Task description
Reproduce each line of the listing exactly.

Recorded data
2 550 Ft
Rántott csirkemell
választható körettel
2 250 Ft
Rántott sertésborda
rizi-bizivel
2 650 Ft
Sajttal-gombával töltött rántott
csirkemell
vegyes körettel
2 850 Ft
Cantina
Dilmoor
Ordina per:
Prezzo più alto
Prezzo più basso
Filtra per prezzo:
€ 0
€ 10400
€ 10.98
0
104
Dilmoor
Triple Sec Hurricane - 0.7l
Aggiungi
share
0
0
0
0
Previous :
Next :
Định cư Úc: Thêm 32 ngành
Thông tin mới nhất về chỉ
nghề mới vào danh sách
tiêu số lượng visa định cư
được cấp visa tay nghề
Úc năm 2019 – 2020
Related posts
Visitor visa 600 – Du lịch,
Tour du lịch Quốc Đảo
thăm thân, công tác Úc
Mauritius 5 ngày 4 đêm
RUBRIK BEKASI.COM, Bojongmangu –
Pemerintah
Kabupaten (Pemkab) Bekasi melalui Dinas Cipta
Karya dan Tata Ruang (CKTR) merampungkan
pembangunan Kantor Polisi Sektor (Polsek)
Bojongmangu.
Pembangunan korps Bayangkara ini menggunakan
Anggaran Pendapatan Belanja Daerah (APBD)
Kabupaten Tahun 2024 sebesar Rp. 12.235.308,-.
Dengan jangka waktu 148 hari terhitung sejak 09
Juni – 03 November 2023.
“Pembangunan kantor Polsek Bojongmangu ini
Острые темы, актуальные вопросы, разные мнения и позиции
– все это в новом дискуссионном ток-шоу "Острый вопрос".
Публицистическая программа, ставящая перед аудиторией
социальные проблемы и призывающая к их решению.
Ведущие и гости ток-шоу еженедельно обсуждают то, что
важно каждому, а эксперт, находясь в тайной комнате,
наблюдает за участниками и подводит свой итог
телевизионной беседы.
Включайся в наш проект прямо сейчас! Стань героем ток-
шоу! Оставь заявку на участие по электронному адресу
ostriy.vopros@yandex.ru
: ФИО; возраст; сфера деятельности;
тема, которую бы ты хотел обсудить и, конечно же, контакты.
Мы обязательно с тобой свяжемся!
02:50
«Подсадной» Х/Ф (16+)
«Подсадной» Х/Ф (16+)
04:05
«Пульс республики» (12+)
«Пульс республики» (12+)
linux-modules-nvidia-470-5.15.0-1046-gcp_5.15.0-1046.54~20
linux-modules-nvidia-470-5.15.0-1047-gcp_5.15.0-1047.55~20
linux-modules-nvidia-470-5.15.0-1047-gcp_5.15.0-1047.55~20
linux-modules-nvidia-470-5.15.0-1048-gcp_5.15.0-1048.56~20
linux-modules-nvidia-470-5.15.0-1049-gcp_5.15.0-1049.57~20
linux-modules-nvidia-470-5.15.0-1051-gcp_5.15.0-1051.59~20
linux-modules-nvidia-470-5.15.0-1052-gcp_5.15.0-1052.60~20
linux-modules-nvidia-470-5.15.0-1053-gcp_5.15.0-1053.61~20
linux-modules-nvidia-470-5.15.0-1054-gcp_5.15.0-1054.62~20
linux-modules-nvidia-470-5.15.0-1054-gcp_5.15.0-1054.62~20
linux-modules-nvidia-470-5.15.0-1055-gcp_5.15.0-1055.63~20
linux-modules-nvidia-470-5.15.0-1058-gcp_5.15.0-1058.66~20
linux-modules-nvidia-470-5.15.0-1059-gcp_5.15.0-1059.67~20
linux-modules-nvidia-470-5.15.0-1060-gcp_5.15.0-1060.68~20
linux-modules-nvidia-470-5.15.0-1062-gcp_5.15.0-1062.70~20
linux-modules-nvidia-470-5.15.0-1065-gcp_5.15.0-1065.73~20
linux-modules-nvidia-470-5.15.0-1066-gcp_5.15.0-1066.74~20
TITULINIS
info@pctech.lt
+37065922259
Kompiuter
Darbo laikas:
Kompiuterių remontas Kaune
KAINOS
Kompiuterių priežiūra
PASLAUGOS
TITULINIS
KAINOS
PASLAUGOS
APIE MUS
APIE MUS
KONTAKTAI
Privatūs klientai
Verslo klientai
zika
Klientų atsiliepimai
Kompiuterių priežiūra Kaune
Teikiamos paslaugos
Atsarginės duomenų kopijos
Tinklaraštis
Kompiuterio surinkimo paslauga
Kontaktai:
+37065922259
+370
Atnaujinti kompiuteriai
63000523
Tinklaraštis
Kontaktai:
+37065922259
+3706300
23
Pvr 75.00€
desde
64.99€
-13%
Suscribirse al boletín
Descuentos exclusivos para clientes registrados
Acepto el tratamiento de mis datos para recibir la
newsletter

Worked solution
2 550 Ft
Rántott csirkemell
választható körettel
2 250 Ft
Rántott sertésborda
rizi-bizivel
2 650 Ft
Sajttal-gombával töltött rántott
csirkemell
vegyes körettel
2 850 Ft
Cantina
Dilmoor
Ordina per:
Prezzo più alto
Prezzo più basso
Filtra per prezzo:
€ 0
€ 10400
€ 10.98
0
104
Dilmoor
Triple Sec Hurricane - 0.7l
Aggiungi
share
0
0
0
0
Previous :
Next :
Định cư Úc: Thêm 32 ngành
Thông tin mới nhất về chỉ
nghề mới vào danh sách
tiêu số lượng visa định cư
được cấp visa tay nghề
Úc năm 2019 – 2020
Related posts
Visitor visa 600 – Du lịch,
Tour du lịch Quốc Đảo
thăm thân, công tác Úc
Mauritius 5 ngày 4 đêm
RUBRIK BEKASI.COM, Bojongmangu –
Pemerintah
Kabupaten (Pemkab) Bekasi melalui Dinas Cipta
Karya dan Tata Ruang (CKTR) merampungkan
pembangunan Kantor Polisi Sektor (Polsek)
Bojongmangu.
Pembangunan korps Bayangkara ini menggunakan
Anggaran Pendapatan Belanja Daerah (APBD)
Kabupaten Tahun 2024 sebesar Rp. 12.235.308,-.
Dengan jangka waktu 148 hari terhitung sejak 09
Juni – 03 November 2023.
“Pembangunan kantor Polsek Bojongmangu ini
Острые темы, актуальные вопросы, разные мнения и позиции
– все это в новом дискуссионном ток-шоу "Острый вопрос".
Публицистическая программа, ставящая перед аудиторией
социальные проблемы и призывающая к их решению.
Ведущие и гости ток-шоу еженедельно обсуждают то, что
важно каждому, а эксперт, находясь в тайной комнате,
наблюдает за участниками и подводит свой итог
телевизионной беседы.
Включайся в наш проект прямо сейчас! Стань героем ток-
шоу! Оставь заявку на участие по электронному адресу
ostriy.vopros@yandex.ru
: ФИО; возраст; сфера деятельности;
тема, которую бы ты хотел обсудить и, конечно же, контакты.
Мы обязательно с тобой свяжемся!
02:50
«Подсадной» Х/Ф (16+)
«Подсадной» Х/Ф (16+)
04:05
«Пульс республики» (12+)
«Пульс республики» (12+)
linux-modules-nvidia-470-5.15.0-1046-gcp_5.15.0-1046.54~20
linux-modules-nvidia-470-5.15.0-1047-gcp_5.15.0-1047.55~20
linux-modules-nvidia-470-5.15.0-1047-gcp_5.15.0-1047.55~20
linux-modules-nvidia-470-5.15.0-1048-gcp_5.15.0-1048.56~20
linux-modules-nvidia-470-5.15.0-1049-gcp_5.15.0-1049.57~20
linux-modules-nvidia-470-5.15.0-1051-gcp_5.15.0-1051.59~20
linux-modules-nvidia-470-5.15.0-1052-gcp_5.15.0-1052.60~20
linux-modules-nvidia-470-5.15.0-1053-gcp_5.15.0-1053.61~20
linux-modules-nvidia-470-5.15.0-1054-gcp_5.15.0-1054.62~20
linux-modules-nvidia-470-5.15.0-1054-gcp_5.15.0-1054.62~20
linux-modules-nvidia-470-5.15.0-1055-gcp_5.15.0-1055.63~20
linux-modules-nvidia-470-5.15.0-1058-gcp_5.15.0-1058.66~20
linux-modules-nvidia-470-5.15.0-1059-gcp_5.15.0-1059.67~20
linux-modules-nvidia-470-5.15.0-1060-gcp_5.15.0-1060.68~20
linux-modules-nvidia-470-5.15.0-1062-gcp_5.15.0-1062.70~20
linux-modules-nvidia-470-5.15.0-1065-gcp_5.15.0-1065.73~20
linux-modules-nvidia-470-5.15.0-1066-gcp_5.15.0-1066.74~20
TITULINIS
info@pctech.lt
+37065922259
Kompiuter
Darbo laikas:
Kompiuterių remontas Kaune
KAINOS
Kompiuterių priežiūra
PASLAUGOS
TITULINIS
KAINOS
PASLAUGOS
APIE MUS
APIE MUS
KONTAKTAI
Privatūs klientai
Verslo klientai
zika
Klientų atsiliepimai
Kompiuterių priežiūra Kaune
Teikiamos paslaugos
Atsarginės duomenų kopijos
Tinklaraštis
Kompiuterio surinkimo paslauga
Kontaktai:
+37065922259
+370
Atnaujinti kompiuteriai
63000523
Tinklaraštis
Kontaktai:
+37065922259
+3706300
23
Pvr 75.00€
desde
64.99€
-13%
Suscribirse al boletín
Descuentos exclusivos para clientes registrados
Acepto el tratamiento de mis datos para recibir la
newsletter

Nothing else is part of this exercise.